Key Takeaways
- With the U.S. equity market highly concentrated and representing a smaller share of global GDP, advisors are seeking non-U.S. growth opportunities. Funds like the American Century Quality Diversified International ETF (QINT) are capturing significant assets as investors target more attractive overseas valuations.
- As current ETF investing trends show a pivot away from the heavy concentration of the “Magnificent Seven,” funds like the Focused Large Cap Value ETF (FLV) are gaining traction by offering broader exposure to sectors like healthcare and financials.
- The actively managed Diversified Municipal Bond ETF (TAXF) demonstrates how deep credit research can uncover high-yield, tax-advantaged opportunities and provide a resilient fixed-income solution.
International Equities Have Renewed Appeal
International equities and quality- and value-oriented strategies have caught investor attention, according to Sandra Testani, American Century’s head of ETF product and strategy. Indeed, the top fund for inflows over the past four weeks is its international quality fund, the American Century Quality Diversified International ETF (QINT ).
The $523 million fund pulled in more than $27 million over the last monthlong period and nearly $88 million year to date. In all, American Century has nearly $6 billion in assets invested across the more than 15 ETFs carrying the firm’s brand name. The largest of those funds is the American Century U.S. Quality Growth ETF (QGRO ) at more than $2 billion in assets.
Testani attributed QINT’s appeal to the fund’s international exposures, given the outperformance exhibited by non-U.S. markets last year and into 2026. She noted that many advisors are underweight in non-U.S. securities because the U.S. had outperformed by such a wide margin for so long.
“If you’re looking to diversify away from the concentration in the U.S. equity markets, you look outside the U.S. You have a much broader footprint. The valuations remain — even despite the recent outperformance — relatively much more attractive,” Testani said in a recent interview.
She noted that 70% of companies are outside the U.S. and that while the U.S. represents nearly two thirds of global market cap, it is only 25%-30% of the global GDP.
“It’s really about opportunities,” Testani added.
Value as Another Opportunity
Similarly, as investors grow disillusioned with Magnificent Seven stocks and their outsized positions in market indexes, value seems like an opportunity for investors, according to Testani.
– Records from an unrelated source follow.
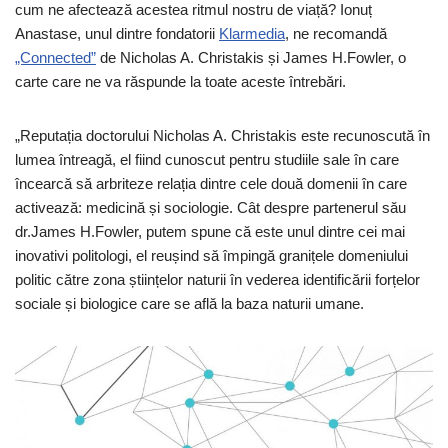
cum ne afectează acestea ritmul nostru de viață? Ionuț
Anastase, unul dintre fondatorii
Klarmedia
, ne recomandă
„Connected”
de Nicholas A. Christakis și James H.Fowler, o
carte care ne va răspunde la toate aceste întrebări.
„Reputația doctorului Nicholas A. Christakis este recunoscută în
lumea întreagă, el fiind cunoscut pentru studiile sale în care
încearcă să arbriteze relația dintre cele două domenii în care
activează: medicină și sociologie. Cât despre partenerul său
dr.James H.Fowler, putem spune că este unul dintre cei mai
inovativi politologi, el reușind să împingă granițele domeniului
politic către zona științelor naturii în vederea identificării forțelor
sociale și biologice care se află la baza naturii umane.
She pointed out that investors and the market have started to pull back from some of these companies.
“In the U.S., in the growth indexes, the top 10 names are almost 60% of the index. In the S&P 500, they’re almost 40%,” Testani also noted.
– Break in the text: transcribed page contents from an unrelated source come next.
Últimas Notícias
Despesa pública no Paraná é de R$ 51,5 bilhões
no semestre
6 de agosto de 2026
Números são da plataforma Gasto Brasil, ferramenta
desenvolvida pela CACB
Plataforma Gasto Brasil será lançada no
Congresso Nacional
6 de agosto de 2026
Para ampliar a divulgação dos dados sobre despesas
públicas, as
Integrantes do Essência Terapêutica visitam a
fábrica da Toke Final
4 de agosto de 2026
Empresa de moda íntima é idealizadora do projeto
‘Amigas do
She added: “When you look at what the value side of the ledger looks like, it’s much more diversified and has pretty different exposures. And whether it’s financials or healthcare or energy names, [it’s] just a little bit less concentrated in some of those AI-related bets.”
American Century’s lineup includes the semitransparent actively managed American Century Focused Large Cap Value ETF (FLV ), which has pulled in roughly $35 million year to date, more than four times what it pulled in during the same time period last year. The fund holds more than $320 million in assets under management.
FLV was one of the first semitransparent ETFs to launch, rolling out in early 2020. Testani notes that it is run by the same large value team that has managed a mutual fund with a very similar value strategy focused on high quality and low beta for more than 30 years.
Municipals Shine in the Fixed Income Lineup
American Century also has a strong bond ETF lineup and Testani highlighted the actively managed American Century Diversified Municipal Bond ETF (TAXF ) as an object of growing interest for investors. The $582 million ETF, which launched in 2018, has pulled in roughly $38 million year to date, as investors flood into the space.
Not only do municipal bonds come with tax exemptions, they rarely default. Moreover, some municipalities prefer not to pay for their bonds to receive ratings, which means that those bonds are automatically classified as high yield, no matter what their other characteristics, Testani pointed out.
It means that the bonds do not qualify for a standard municipal bond index, but could represent an opportunity for an active manager willing to do the research to uncover the bond’s true creditworthiness. Nearly 13% of TAXF’s portfolio consists of high-yield municipal bonds.
“We think it’s really fertile ground for us to be able to add value,” Testani said of the municipal bond space.